ENTRIES SUPPLIED:
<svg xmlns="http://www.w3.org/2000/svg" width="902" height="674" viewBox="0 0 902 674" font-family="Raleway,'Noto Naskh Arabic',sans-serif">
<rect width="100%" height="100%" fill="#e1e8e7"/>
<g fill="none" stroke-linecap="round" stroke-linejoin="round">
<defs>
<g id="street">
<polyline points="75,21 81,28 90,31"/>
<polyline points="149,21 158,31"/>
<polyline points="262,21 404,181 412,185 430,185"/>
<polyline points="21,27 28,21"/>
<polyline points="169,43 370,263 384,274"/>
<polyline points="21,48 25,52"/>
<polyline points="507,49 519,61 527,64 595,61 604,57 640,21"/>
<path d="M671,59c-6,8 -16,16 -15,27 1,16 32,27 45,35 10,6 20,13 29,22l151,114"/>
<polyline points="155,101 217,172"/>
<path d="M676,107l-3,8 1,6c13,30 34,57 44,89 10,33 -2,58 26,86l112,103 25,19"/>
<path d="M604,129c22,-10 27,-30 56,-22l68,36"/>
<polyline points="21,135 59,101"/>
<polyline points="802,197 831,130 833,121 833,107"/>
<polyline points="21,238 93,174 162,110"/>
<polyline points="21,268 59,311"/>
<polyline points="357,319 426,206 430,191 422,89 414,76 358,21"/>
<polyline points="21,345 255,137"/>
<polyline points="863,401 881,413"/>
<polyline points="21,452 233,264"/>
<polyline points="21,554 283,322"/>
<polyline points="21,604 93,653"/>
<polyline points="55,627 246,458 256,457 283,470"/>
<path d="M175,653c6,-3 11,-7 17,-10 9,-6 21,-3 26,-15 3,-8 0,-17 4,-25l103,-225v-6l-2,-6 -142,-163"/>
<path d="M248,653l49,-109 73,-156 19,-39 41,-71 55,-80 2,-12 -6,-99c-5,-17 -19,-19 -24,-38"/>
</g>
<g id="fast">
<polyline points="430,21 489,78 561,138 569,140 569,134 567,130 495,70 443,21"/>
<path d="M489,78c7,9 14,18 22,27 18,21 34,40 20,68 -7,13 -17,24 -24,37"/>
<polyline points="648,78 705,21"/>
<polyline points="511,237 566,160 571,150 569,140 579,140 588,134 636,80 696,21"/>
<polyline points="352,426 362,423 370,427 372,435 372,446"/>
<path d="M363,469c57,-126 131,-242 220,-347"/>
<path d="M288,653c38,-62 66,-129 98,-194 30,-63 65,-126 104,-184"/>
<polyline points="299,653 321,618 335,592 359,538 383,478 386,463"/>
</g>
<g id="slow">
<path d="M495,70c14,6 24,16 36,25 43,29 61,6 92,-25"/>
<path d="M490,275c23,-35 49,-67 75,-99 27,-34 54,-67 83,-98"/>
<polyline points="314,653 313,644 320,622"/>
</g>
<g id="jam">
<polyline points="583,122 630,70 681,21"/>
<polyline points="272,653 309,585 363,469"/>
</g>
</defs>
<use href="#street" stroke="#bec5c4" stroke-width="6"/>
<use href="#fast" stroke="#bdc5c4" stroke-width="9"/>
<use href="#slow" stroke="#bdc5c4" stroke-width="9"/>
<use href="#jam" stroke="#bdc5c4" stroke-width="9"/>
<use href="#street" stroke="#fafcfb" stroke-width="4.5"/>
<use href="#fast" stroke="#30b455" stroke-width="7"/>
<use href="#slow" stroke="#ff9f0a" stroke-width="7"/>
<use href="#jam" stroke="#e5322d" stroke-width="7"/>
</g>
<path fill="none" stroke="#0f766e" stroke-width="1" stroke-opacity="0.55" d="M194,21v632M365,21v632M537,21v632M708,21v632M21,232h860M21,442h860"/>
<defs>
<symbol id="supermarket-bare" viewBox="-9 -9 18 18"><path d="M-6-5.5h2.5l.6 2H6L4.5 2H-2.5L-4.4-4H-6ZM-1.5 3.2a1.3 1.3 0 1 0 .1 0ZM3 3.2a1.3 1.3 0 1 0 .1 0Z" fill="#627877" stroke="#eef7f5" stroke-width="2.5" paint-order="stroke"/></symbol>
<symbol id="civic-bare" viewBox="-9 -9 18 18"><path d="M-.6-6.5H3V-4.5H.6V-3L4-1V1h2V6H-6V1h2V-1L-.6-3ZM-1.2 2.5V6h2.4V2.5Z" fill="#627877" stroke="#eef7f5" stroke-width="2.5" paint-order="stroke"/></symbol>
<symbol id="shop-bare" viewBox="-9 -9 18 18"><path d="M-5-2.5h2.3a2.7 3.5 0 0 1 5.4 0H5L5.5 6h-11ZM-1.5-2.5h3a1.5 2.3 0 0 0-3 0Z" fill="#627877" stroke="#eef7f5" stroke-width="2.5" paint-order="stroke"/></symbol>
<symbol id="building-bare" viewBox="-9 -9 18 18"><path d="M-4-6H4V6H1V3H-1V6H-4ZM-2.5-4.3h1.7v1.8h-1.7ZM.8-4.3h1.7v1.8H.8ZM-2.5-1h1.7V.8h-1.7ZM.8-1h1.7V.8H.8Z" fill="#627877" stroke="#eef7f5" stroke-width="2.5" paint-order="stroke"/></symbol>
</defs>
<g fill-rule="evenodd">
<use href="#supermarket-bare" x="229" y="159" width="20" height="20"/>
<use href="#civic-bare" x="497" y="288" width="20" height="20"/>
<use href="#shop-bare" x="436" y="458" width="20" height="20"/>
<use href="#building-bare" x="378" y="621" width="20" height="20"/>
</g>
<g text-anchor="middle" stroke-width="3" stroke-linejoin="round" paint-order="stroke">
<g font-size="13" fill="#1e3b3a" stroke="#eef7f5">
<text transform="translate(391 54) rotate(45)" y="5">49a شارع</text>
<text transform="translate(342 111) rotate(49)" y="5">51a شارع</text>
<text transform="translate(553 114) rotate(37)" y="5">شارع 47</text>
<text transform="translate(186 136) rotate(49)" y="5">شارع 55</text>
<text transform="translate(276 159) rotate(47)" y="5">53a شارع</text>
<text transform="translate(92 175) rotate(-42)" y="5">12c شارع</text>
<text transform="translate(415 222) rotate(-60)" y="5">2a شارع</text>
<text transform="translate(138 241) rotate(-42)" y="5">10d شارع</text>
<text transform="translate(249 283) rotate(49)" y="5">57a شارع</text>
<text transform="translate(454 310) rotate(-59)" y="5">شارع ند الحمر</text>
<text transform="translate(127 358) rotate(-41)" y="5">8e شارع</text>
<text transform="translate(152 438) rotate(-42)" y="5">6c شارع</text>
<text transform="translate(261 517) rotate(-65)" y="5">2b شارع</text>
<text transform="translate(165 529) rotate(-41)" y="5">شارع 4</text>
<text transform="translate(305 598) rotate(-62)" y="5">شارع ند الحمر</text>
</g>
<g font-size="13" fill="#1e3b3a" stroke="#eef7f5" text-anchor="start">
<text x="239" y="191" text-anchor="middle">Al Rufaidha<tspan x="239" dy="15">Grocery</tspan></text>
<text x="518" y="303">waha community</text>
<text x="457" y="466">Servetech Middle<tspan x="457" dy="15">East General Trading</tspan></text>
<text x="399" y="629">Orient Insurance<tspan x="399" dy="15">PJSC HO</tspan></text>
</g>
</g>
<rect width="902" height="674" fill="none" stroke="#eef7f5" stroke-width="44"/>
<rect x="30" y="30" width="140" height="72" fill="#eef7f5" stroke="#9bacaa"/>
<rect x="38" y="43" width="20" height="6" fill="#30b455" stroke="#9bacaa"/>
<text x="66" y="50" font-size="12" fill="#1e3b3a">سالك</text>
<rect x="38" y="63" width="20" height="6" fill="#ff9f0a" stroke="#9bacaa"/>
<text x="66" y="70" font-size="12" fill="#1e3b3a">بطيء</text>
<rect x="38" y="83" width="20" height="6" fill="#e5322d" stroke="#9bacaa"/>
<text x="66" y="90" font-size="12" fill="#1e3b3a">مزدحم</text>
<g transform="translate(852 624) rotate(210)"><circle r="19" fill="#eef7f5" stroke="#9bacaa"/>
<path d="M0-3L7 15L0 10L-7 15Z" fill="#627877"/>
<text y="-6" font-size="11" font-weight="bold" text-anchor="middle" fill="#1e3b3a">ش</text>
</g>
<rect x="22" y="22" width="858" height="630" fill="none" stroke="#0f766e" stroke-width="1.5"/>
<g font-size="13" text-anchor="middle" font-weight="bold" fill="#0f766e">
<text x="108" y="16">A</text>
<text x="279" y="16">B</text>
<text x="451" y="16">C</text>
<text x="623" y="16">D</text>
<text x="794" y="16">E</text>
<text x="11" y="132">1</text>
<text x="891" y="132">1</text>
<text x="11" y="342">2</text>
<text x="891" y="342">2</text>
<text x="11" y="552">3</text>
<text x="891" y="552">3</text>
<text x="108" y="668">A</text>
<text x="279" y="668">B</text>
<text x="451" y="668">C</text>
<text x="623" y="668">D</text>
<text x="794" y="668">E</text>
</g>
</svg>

DIRECTIONS:
What is needed is every line of the records that contains the word "linejoin".

WORKED SOLUTION:
<g fill="none" stroke-linecap="round" stroke-linejoin="round">
<g text-anchor="middle" stroke-width="3" stroke-linejoin="round" paint-order="stroke">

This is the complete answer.